**WHAT YOU NEED TO DO**
Report, in full, each line of the material below in which the string "back" occurs.

########

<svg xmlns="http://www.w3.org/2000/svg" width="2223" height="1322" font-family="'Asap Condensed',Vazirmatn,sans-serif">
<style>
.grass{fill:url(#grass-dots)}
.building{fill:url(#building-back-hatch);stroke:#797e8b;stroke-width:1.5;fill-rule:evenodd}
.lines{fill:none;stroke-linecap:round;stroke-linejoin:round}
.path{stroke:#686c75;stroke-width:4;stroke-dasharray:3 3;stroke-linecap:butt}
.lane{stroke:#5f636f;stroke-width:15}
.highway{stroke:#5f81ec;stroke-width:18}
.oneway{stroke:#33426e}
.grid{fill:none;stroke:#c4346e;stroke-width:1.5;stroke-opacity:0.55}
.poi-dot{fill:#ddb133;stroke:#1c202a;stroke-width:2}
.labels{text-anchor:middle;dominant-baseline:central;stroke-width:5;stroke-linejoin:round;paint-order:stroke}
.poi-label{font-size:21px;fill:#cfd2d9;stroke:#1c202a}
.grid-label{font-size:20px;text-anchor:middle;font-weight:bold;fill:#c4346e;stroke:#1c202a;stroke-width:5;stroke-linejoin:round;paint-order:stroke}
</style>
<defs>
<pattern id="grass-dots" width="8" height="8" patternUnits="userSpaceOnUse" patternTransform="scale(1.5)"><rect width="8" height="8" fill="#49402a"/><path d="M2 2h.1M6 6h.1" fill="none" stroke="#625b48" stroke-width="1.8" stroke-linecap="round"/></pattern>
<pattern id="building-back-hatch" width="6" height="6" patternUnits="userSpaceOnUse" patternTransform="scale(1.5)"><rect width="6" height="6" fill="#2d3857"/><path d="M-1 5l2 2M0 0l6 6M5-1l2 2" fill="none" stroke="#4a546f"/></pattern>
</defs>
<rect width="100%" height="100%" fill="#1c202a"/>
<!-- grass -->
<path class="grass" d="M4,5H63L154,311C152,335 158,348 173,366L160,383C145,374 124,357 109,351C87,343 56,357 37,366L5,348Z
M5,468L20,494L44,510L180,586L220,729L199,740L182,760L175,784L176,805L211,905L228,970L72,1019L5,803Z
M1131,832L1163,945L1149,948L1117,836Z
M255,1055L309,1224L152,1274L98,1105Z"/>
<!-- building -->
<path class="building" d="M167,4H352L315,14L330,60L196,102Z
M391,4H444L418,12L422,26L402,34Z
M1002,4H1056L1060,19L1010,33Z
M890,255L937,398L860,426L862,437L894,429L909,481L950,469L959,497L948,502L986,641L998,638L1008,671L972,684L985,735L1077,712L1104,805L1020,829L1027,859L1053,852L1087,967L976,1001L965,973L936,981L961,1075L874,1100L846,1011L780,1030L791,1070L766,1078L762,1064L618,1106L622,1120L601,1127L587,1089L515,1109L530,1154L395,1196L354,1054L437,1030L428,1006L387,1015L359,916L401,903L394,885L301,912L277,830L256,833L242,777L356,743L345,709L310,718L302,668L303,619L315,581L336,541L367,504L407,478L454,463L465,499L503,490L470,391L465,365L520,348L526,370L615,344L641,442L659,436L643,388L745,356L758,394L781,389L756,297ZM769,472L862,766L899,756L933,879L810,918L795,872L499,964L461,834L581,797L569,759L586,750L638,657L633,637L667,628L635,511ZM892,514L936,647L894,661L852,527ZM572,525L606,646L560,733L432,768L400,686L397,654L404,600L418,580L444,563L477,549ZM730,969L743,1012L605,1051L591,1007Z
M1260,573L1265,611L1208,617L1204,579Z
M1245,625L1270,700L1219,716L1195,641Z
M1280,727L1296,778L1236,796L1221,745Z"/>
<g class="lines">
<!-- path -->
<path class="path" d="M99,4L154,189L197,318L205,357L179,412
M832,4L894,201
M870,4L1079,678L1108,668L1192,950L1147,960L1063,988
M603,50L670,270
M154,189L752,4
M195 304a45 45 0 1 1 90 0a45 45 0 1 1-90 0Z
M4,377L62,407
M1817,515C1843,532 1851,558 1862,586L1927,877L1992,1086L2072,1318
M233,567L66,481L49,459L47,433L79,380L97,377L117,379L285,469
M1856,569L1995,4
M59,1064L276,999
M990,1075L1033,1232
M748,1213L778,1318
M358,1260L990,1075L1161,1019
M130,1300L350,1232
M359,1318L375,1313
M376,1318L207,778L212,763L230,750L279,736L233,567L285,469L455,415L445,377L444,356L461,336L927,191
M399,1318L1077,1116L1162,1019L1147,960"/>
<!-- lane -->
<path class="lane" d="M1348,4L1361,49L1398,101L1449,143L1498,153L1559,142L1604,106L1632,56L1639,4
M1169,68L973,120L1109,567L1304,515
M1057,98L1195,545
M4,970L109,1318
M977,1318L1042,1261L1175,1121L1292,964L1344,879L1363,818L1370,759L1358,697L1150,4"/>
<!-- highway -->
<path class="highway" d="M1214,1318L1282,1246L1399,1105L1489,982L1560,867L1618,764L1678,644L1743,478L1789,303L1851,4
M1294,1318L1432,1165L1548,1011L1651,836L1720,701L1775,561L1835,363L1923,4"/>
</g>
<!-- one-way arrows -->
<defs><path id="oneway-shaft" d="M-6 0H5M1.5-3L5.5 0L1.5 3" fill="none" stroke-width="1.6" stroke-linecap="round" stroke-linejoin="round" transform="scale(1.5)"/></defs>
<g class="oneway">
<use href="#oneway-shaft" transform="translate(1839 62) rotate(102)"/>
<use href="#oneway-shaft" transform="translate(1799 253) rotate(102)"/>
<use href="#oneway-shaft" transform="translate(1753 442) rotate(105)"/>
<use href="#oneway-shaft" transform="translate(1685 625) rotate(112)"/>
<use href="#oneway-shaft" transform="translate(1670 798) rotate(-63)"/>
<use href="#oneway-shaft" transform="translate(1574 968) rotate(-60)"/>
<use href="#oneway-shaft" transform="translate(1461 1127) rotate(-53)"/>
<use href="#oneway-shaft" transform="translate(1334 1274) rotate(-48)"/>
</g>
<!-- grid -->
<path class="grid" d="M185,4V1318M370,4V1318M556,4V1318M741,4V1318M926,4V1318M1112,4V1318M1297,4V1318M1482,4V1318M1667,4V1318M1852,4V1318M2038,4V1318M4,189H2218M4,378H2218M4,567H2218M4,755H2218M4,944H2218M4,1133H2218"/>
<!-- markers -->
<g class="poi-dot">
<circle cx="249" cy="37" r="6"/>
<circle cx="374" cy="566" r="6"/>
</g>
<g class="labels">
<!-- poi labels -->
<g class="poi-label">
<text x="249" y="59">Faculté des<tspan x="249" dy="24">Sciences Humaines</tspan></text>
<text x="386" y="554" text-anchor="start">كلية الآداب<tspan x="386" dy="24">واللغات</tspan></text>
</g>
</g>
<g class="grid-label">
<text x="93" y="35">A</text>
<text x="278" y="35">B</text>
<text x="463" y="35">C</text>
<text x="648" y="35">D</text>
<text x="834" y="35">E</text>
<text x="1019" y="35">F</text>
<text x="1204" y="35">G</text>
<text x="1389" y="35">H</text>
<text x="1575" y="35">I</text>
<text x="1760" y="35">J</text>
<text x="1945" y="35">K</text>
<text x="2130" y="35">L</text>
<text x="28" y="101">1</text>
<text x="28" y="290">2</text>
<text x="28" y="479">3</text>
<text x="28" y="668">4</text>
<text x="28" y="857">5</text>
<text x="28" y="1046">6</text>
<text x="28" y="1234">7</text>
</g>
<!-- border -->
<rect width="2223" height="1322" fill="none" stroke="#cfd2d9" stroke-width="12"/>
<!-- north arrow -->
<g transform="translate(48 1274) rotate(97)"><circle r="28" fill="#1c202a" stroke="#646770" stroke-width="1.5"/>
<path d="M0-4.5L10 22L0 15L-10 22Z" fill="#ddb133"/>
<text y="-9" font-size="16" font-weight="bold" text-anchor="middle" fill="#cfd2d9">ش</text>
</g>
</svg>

########

**RESULT OF THIS TASK**
.building{fill:url(#building-back-hatch);stroke:#797e8b;stroke-width:1.5;fill-rule:evenodd}
<pattern id="building-back-hatch" width="6" height="6" patternUnits="userSpaceOnUse" patternTransform="scale(1.5)"><rect width="6" height="6" fill="#2d3857"/><path d="M-1 5l2 2M0 0l6 6M5-1l2 2" fill="none" stroke="#4a546f"/></pattern>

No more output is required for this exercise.